Still, India has been careful to avoid condemning Musharraf's imposition of emergency rule, and has refrained from demanding the restoration of democracy. New Delhi is reluctant to denounce the man it has come to reluctantly regard as its best chance for peace with its neighbor, whether fleeting or long-lasting. Indeed, New Delhi's relations with Islamabad have lately been better than ever. A four-year peace process launched under Musharraf has reduced cross-border infiltration by militants onto the Indian side of the Line of Control that divides Kashmir, and has also led to sizable gains in cross-border trade. For the first time, the two sides have appeared capable of resolving the dispute over Kashmir that has been central to their conflict since both emerged as independent states.
"We know Pakistan's battle against terrorism has implications for us in India," says political commentator Manoj Joshi. "The dialogue with Musharraf has been, perhaps, the most sustained and productive ever. So I think there is a feeling that we should do nothing to simply blow it away." More importantly, India's avoidance of demanding a return to democracy in Pakistan may be attributed to the long-standing belief that to do business with Pakistan, one has to deal with the army. "The army is the only political party worth its name in Pakistan," says Ashok Behuria, research fellow at the Delhi-based Institute for Defence and Security Analyses.

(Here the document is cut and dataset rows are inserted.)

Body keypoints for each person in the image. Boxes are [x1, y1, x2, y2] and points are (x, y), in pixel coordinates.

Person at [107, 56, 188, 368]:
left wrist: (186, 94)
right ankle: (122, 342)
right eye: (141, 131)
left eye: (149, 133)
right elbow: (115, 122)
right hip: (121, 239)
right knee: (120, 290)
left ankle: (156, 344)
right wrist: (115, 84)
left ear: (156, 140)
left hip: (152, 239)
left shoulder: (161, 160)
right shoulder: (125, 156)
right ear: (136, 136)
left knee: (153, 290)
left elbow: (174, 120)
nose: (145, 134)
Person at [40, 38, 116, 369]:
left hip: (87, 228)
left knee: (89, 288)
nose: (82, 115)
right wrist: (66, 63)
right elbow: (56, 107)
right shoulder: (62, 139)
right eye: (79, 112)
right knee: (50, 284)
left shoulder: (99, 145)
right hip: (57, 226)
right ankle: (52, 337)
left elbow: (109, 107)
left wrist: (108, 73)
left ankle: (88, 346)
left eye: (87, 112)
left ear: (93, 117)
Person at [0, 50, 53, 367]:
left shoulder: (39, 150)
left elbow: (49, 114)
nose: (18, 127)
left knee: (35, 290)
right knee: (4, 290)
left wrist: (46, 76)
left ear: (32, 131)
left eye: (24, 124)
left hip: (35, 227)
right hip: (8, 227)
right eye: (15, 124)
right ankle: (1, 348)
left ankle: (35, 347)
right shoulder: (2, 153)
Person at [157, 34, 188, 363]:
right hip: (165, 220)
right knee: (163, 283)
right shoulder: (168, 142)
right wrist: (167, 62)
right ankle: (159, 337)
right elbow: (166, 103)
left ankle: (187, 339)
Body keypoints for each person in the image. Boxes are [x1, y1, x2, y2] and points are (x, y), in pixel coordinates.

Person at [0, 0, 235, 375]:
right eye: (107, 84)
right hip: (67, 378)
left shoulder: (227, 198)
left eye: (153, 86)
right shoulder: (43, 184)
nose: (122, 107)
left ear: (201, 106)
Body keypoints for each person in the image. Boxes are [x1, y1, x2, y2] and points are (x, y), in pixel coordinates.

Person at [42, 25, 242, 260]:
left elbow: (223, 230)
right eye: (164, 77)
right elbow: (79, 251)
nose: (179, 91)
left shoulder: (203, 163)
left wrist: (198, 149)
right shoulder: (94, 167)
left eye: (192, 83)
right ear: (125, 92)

At the same time, however, to hedge its bets, India has been making quiet overtures to the pro-democracy opposition. When former Prime Minister Benazir Bhutto, after returning to Pakistan, escaped a deadly attack on her convoy in Karachi, Prime Minister Manmohan Singh and the ruling Congress Party's leader, Sonia Gandhi, personally called Bhutto to express concern. Yet publicly, India's stance has been reticent. Maintaining a silence while Washington waves sticks and carrots at its wayward protégé serves India's purpose just as well. Last week's visit to Pakistan by Deputy Secretary of State John Negroponte was followed with much interest in India. Some analysts saw his meeting with Lt. Gen. Ashfaq Kiyani, tipped to be the next army chief, as preparation for what would follow after Musharraf steps down as Army Chief of Staff. "The most unfortunate scenario would be if, post-elections, the Pakistan army's support should get divided between Musharraf and Kiyani," says Behuria, "The army is what keeps Pakistan together and brings a measure of stability to an otherwise highly unstable political scenario. Hence, getting Kiyani on board is a good move."

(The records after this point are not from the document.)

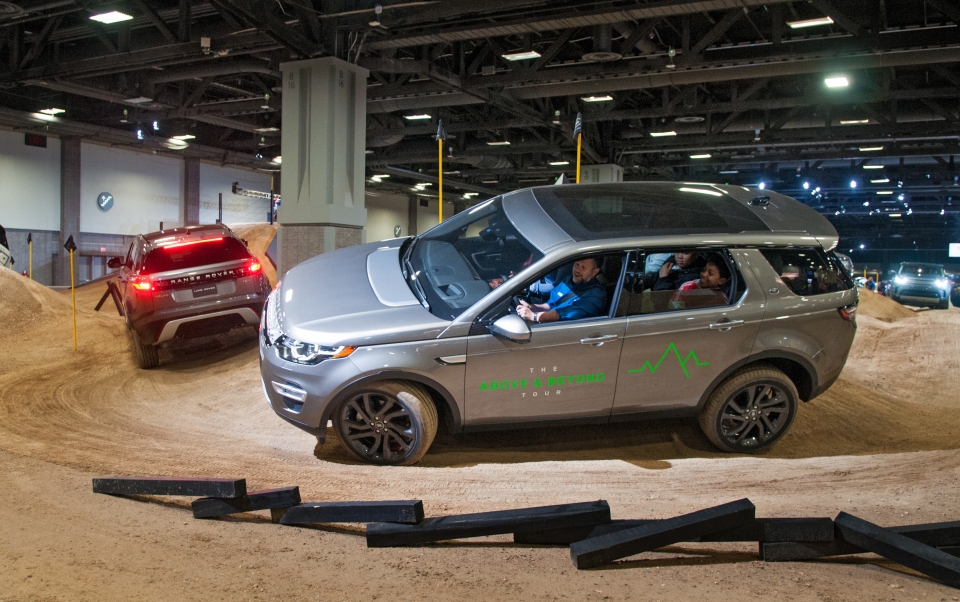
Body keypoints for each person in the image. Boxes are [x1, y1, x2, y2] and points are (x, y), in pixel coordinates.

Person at [516, 257, 605, 323]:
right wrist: (533, 307)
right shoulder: (568, 280)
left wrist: (534, 316)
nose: (577, 270)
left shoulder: (596, 295)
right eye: (577, 264)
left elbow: (566, 313)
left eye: (583, 267)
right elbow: (551, 304)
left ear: (595, 272)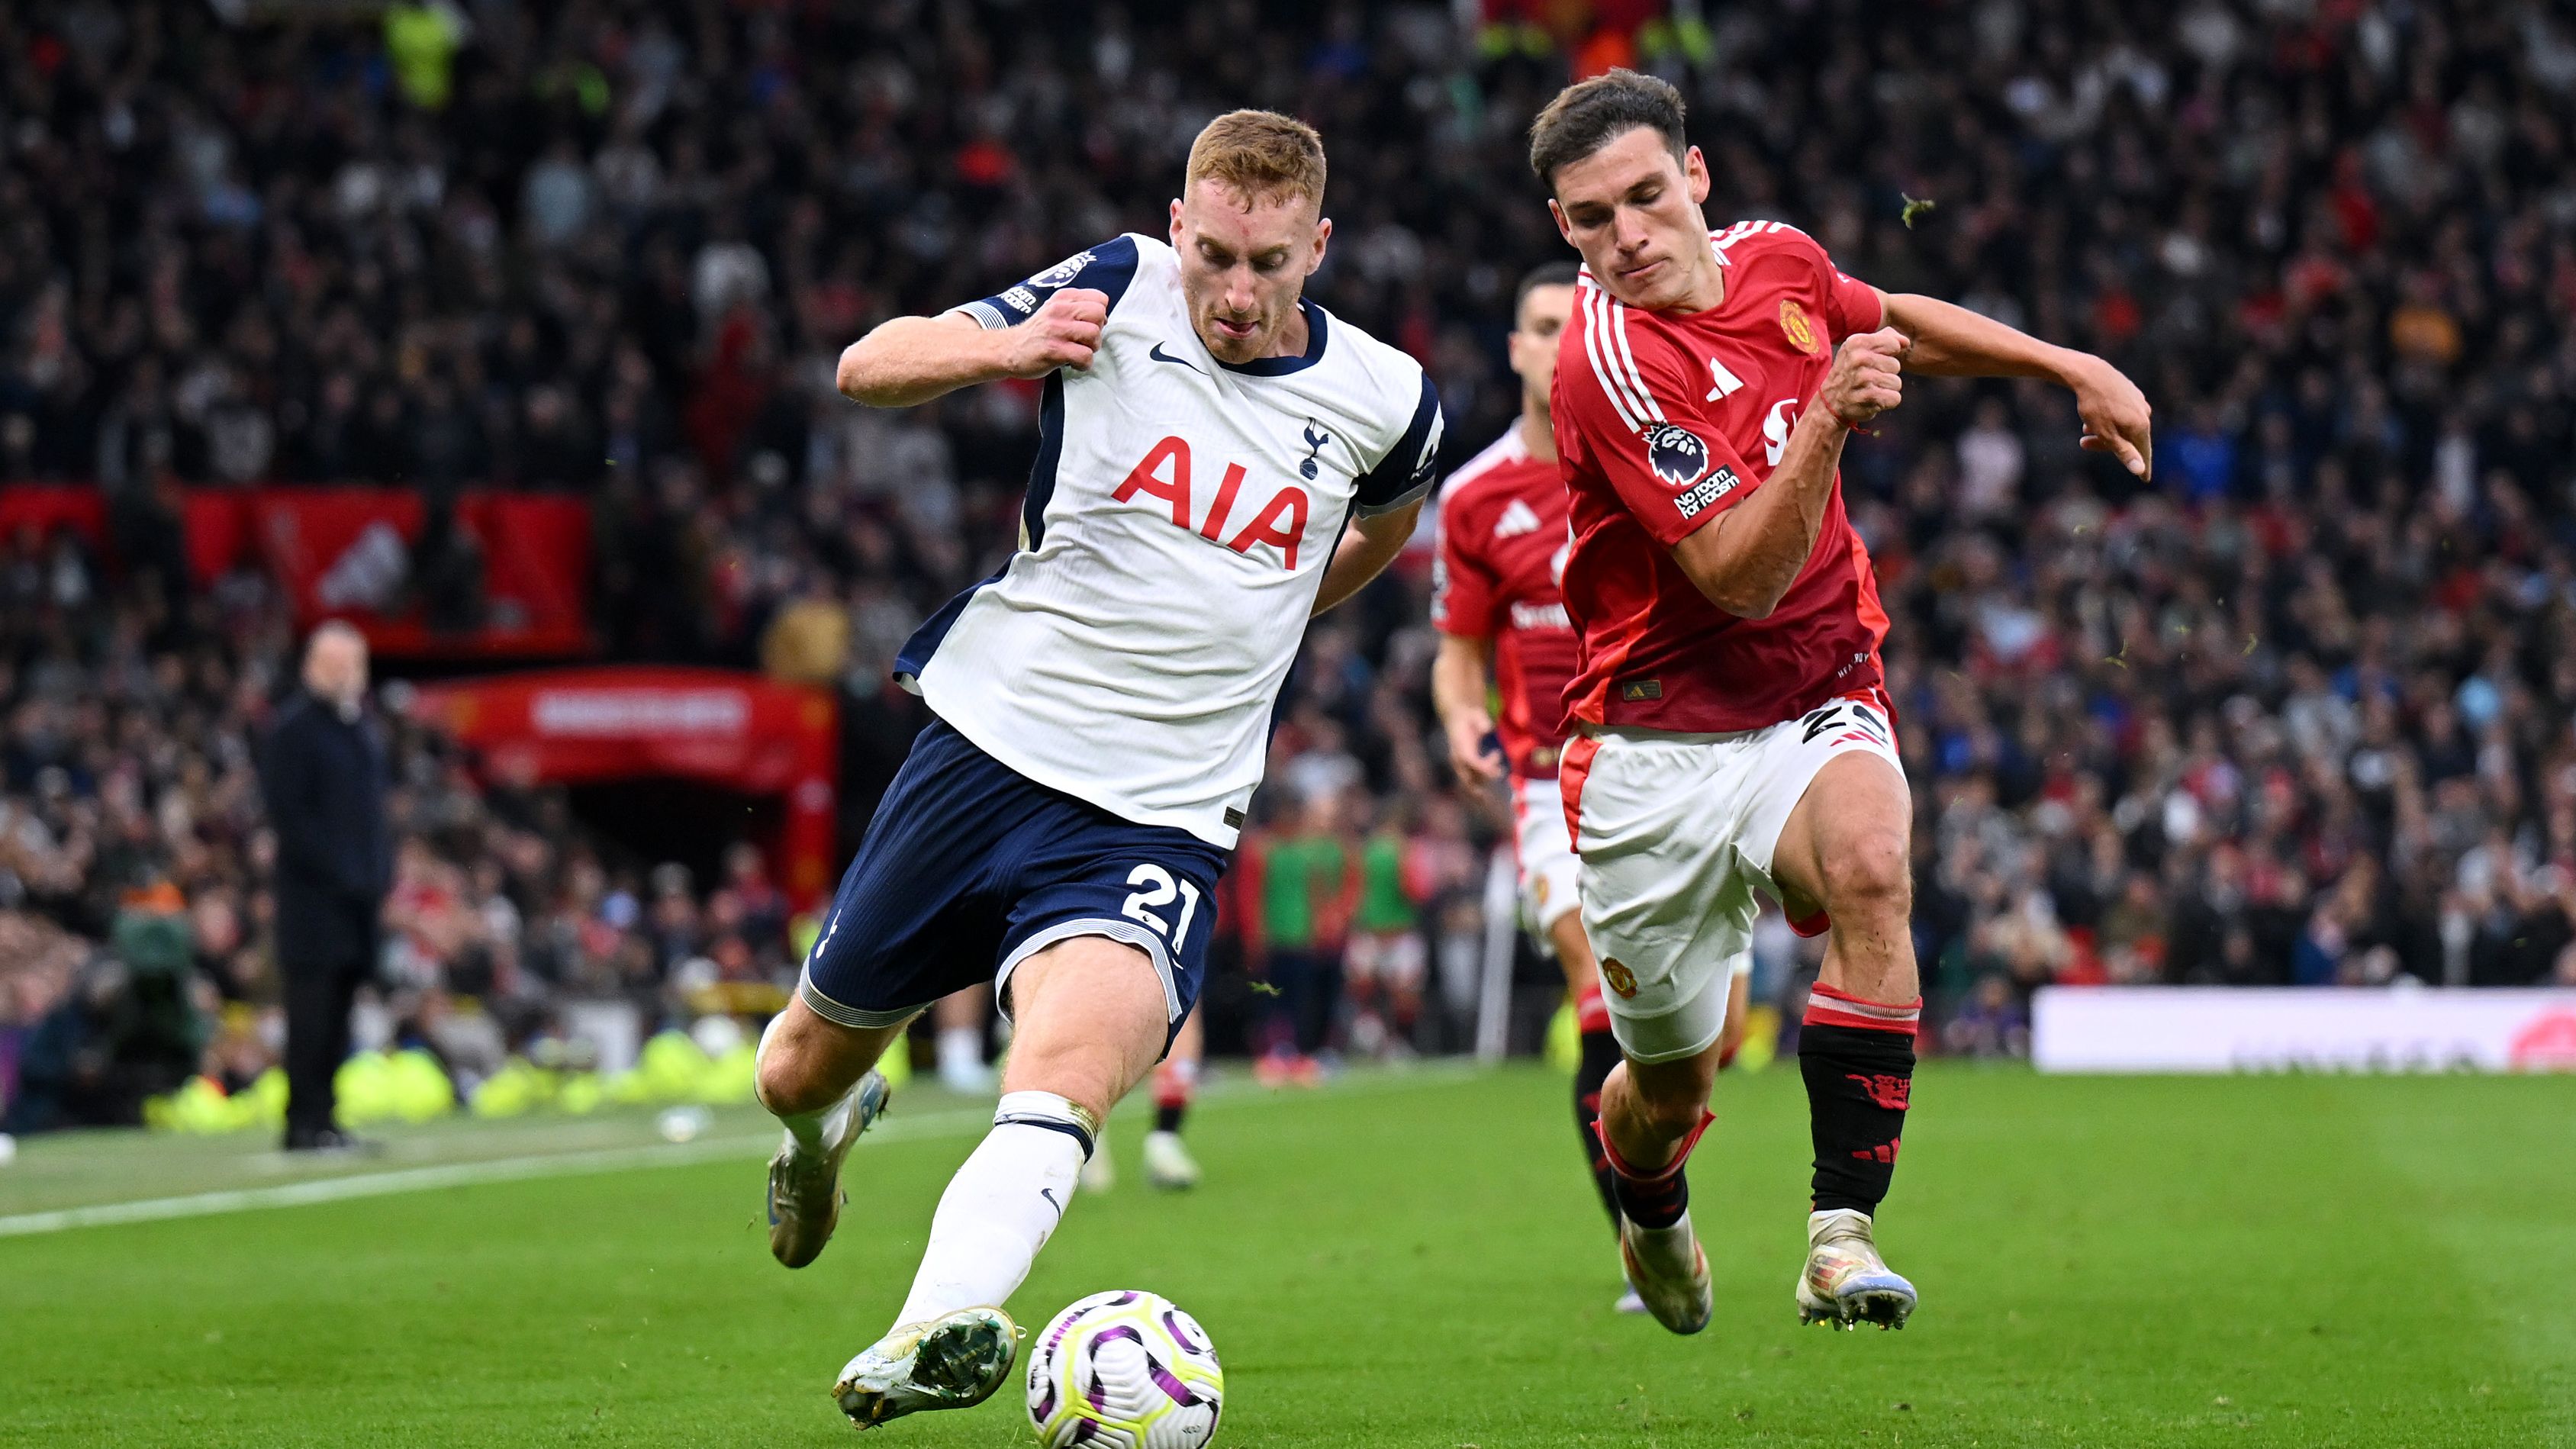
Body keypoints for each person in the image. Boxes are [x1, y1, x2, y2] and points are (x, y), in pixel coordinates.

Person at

Washington, while not pulling the plug on Musharraf President Bush reiterated Tuesday that he has found Musharraf "to be a man of his word" nonetheless insists that elections be held under the rule of law and not under emergency rule.

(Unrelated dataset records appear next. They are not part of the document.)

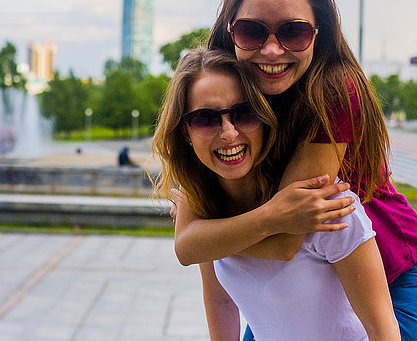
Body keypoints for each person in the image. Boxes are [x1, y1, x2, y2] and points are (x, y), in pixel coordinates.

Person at [173, 0, 417, 340]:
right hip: (307, 271)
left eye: (294, 32)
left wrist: (213, 233)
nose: (271, 51)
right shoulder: (219, 92)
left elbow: (288, 236)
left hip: (392, 263)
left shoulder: (335, 90)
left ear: (318, 34)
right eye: (252, 31)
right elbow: (190, 247)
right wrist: (207, 233)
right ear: (230, 31)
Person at [152, 48, 399, 340]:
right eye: (205, 119)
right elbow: (219, 300)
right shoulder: (208, 210)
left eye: (244, 113)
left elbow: (381, 328)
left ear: (265, 118)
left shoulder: (325, 207)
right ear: (185, 133)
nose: (229, 133)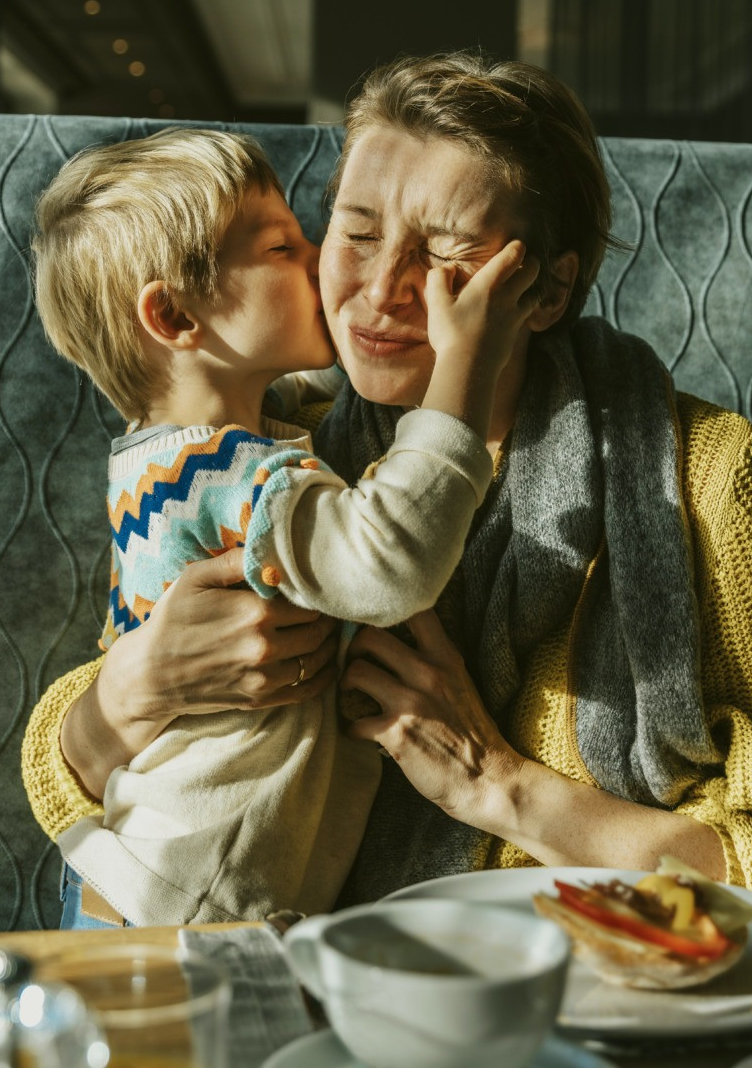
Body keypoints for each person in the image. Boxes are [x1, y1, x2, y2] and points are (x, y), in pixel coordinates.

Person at [23, 55, 752, 909]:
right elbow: (76, 778)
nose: (382, 290)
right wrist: (138, 688)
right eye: (358, 232)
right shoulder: (277, 439)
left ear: (547, 291)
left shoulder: (706, 476)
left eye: (447, 254)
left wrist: (499, 786)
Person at [27, 128, 539, 927]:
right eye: (279, 248)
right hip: (190, 904)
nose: (323, 264)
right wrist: (461, 374)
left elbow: (303, 387)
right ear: (171, 315)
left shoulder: (164, 457)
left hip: (145, 879)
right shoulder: (235, 476)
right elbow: (386, 561)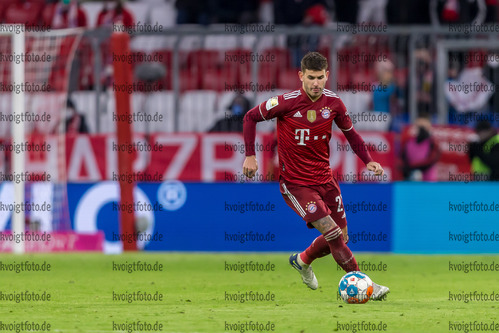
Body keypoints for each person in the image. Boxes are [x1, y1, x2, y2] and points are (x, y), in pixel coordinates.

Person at [242, 52, 389, 300]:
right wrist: (250, 155)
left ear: (327, 76)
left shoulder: (334, 104)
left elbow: (352, 135)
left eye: (320, 77)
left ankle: (302, 260)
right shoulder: (285, 102)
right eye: (311, 77)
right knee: (332, 233)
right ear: (301, 76)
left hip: (326, 181)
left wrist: (369, 160)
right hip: (297, 184)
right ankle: (366, 285)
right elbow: (250, 117)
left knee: (341, 235)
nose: (316, 83)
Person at [400, 112, 441, 181]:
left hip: (428, 179)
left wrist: (413, 167)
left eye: (423, 127)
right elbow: (402, 158)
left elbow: (431, 160)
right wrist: (406, 170)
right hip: (411, 179)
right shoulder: (408, 142)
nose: (421, 130)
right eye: (419, 127)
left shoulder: (433, 143)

But the political equation is becoming increasingly complex. Musharraf is currently visiting Saudi Arabia, which has long-standing close ties with Islamabad and is also the exile home of former Prime Minister Nawaz Sharif, whom Musharraf overthrew in 1999. While Benazir Bhutto has returned to demanding that Musharraf resign following the breakdown of the political marriage between them brokered by the U.S., Musharraf may be trying to bring Nawaz Sharif over to his side. A Musharraf pact with Sharif would be even stranger than his short-lived alliance with Bhutto. But regardless of the outcome of the political maneuvering, New Delhi will have to do business with whoever ends up at the helm in Islamabad. That means waiting and watching, and keeping channels of communication open to as many of the main players as possible.